> **The task**:
After reading the data below, copy out every line that contains the word "operations".

[Excerpts from a dataset]
+===+
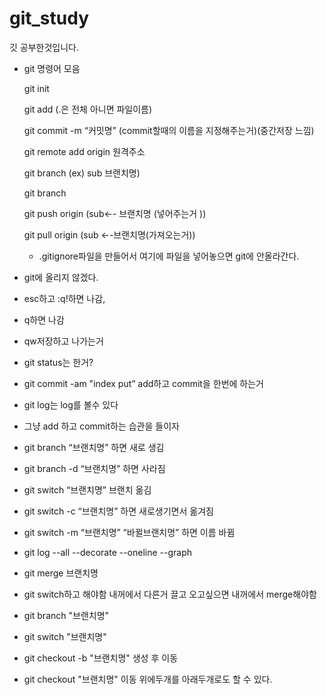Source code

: # git_study
깃 공부한것입니다.
- git 명령어 모음
    
    git init
    
    git add (.은 전체 아니면 파일이름)
    
    git commit -m “커밋명” (commit할때의 이름을 지정해주는거)(중간저장 느낌)
    
    git remote add origin 원격주소
    
    git branch (ex) sub 브랜치명)
    
    git branch
    
    git push origin (sub←- 브랜치명 (넣어주는거 ))
    
    git pull origin (sub ←-브랜치명(가져오는거))
    
    - .gitignore파일을 만들어서 여기에 파일을 넣어놓으면 git에 안올라간다.
- git에 올리지 않겠다.
- esc하고  :q!하면 나감,
- q하면 나감
- qw저장하고 나가는거
- git status는 한거?
- git commit -am "index put” add하고 commit을 한번에 하는거
- git log는 log를 볼수 있다
- 그냥 add 하고 commit하는 습관을 들이자

- git branch “브랜치명” 하면 새로 생김
- git branch -d “브랜치명” 하면 사라짐
- git switch “브랜치명” 브랜치 옮김
- git switch -c “브랜치명” 하면 새로생기면서 옮겨짐
- git switch -m “브랜치명” “바뀔브랜치명” 하면 이름 바뀜
- git log --all --decorate --oneline --graph
- git merge 브랜치명
- git switch하고 해야함 내꺼에서 다른거 끌고 오고싶으면 내꺼에서 merge해야함

- git branch "브랜치명"
- git switch "브랜치명"
- git checkout -b "브랜치명" 생성 후 이동
- git checkout "브랜치명" 이동
위에두개를 아래두개로도 할 수 있다.

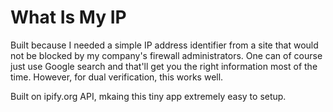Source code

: # What Is My IP
Built because I needed a simple IP address identifier from a site that would not be blocked by my company's firewall administrators.  One can of course just use Google search and that'll get you the right information most of the time.  However, for dual verification, this works well.

Built on ipify.org API, mkaing this tiny app extremely easy to setup.
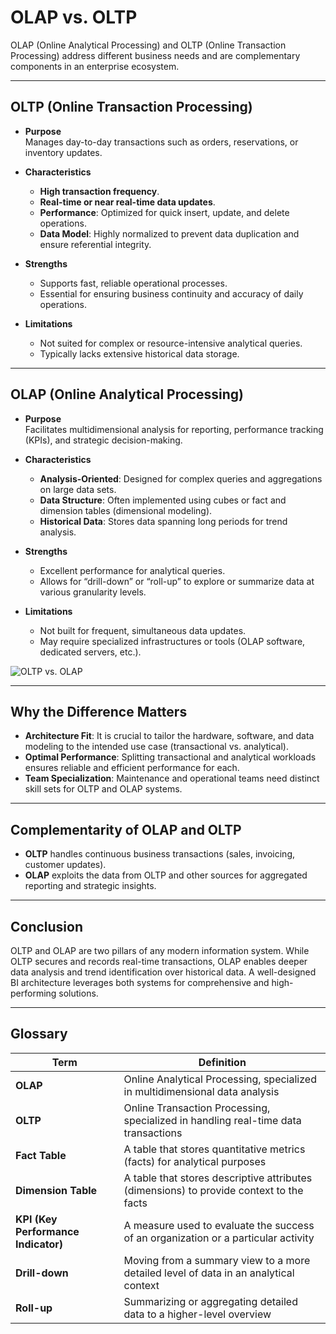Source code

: # OLAP vs. OLTP

OLAP (Online Analytical Processing) and OLTP (Online Transaction Processing) address different business needs and are complementary components in an enterprise ecosystem.

---

## OLTP (Online Transaction Processing)

- **Purpose**  
  Manages day-to-day transactions such as orders, reservations, or inventory updates.

- **Characteristics**  
  - **High transaction frequency**.  
  - **Real-time or near real-time data updates**.  
  - **Performance**: Optimized for quick insert, update, and delete operations.  
  - **Data Model**: Highly normalized to prevent data duplication and ensure referential integrity.

- **Strengths**  
  - Supports fast, reliable operational processes.  
  - Essential for ensuring business continuity and accuracy of daily operations.

- **Limitations**  
  - Not suited for complex or resource-intensive analytical queries.  
  - Typically lacks extensive historical data storage.

---

## OLAP (Online Analytical Processing)

- **Purpose**  
  Facilitates multidimensional analysis for reporting, performance tracking (KPIs), and strategic decision-making.

- **Characteristics**  
  - **Analysis-Oriented**: Designed for complex queries and aggregations on large data sets.  
  - **Data Structure**: Often implemented using cubes or fact and dimension tables (dimensional modeling).  
  - **Historical Data**: Stores data spanning long periods for trend analysis.

- **Strengths**  
  - Excellent performance for analytical queries.  
  - Allows for “drill-down” or “roll-up” to explore or summarize data at various granularity levels.

- **Limitations**  
  - Not built for frequent, simultaneous data updates.  
  - May require specialized infrastructures or tools (OLAP software, dedicated servers, etc.).

![OLTP vs. OLAP](https://example.com/oltp_vs_olap.png)

---

## Why the Difference Matters
- **Architecture Fit**: It is crucial to tailor the hardware, software, and data modeling to the intended use case (transactional vs. analytical).  
- **Optimal Performance**: Splitting transactional and analytical workloads ensures reliable and efficient performance for each.  
- **Team Specialization**: Maintenance and operational teams need distinct skill sets for OLTP and OLAP systems.

---

## Complementarity of OLAP and OLTP
- **OLTP** handles continuous business transactions (sales, invoicing, customer updates).  
- **OLAP** exploits the data from OLTP and other sources for aggregated reporting and strategic insights.

---

## Conclusion
OLTP and OLAP are two pillars of any modern information system. While OLTP secures and records real-time transactions, OLAP enables deeper data analysis and trend identification over historical data. A well-designed BI architecture leverages both systems for comprehensive and high-performing solutions.

---

## Glossary

| **Term**                 | **Definition**                                                                                 |
|--------------------------|-----------------------------------------------------------------------------------------------|
| **OLAP**                 | Online Analytical Processing, specialized in multidimensional data analysis                  |
| **OLTP**                 | Online Transaction Processing, specialized in handling real-time data transactions           |
| **Fact Table**           | A table that stores quantitative metrics (facts) for analytical purposes                     |
| **Dimension Table**      | A table that stores descriptive attributes (dimensions) to provide context to the facts      |
| **KPI (Key Performance Indicator)** | A measure used to evaluate the success of an organization or a particular activity          |
| **Drill-down**           | Moving from a summary view to a more detailed level of data in an analytical context         |
| **Roll-up**              | Summarizing or aggregating detailed data to a higher-level overview                           |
+===+
> **Result**:
  - **Performance**: Optimized for quick insert, update, and delete operations.  
  - Essential for ensuring business continuity and accuracy of daily operations.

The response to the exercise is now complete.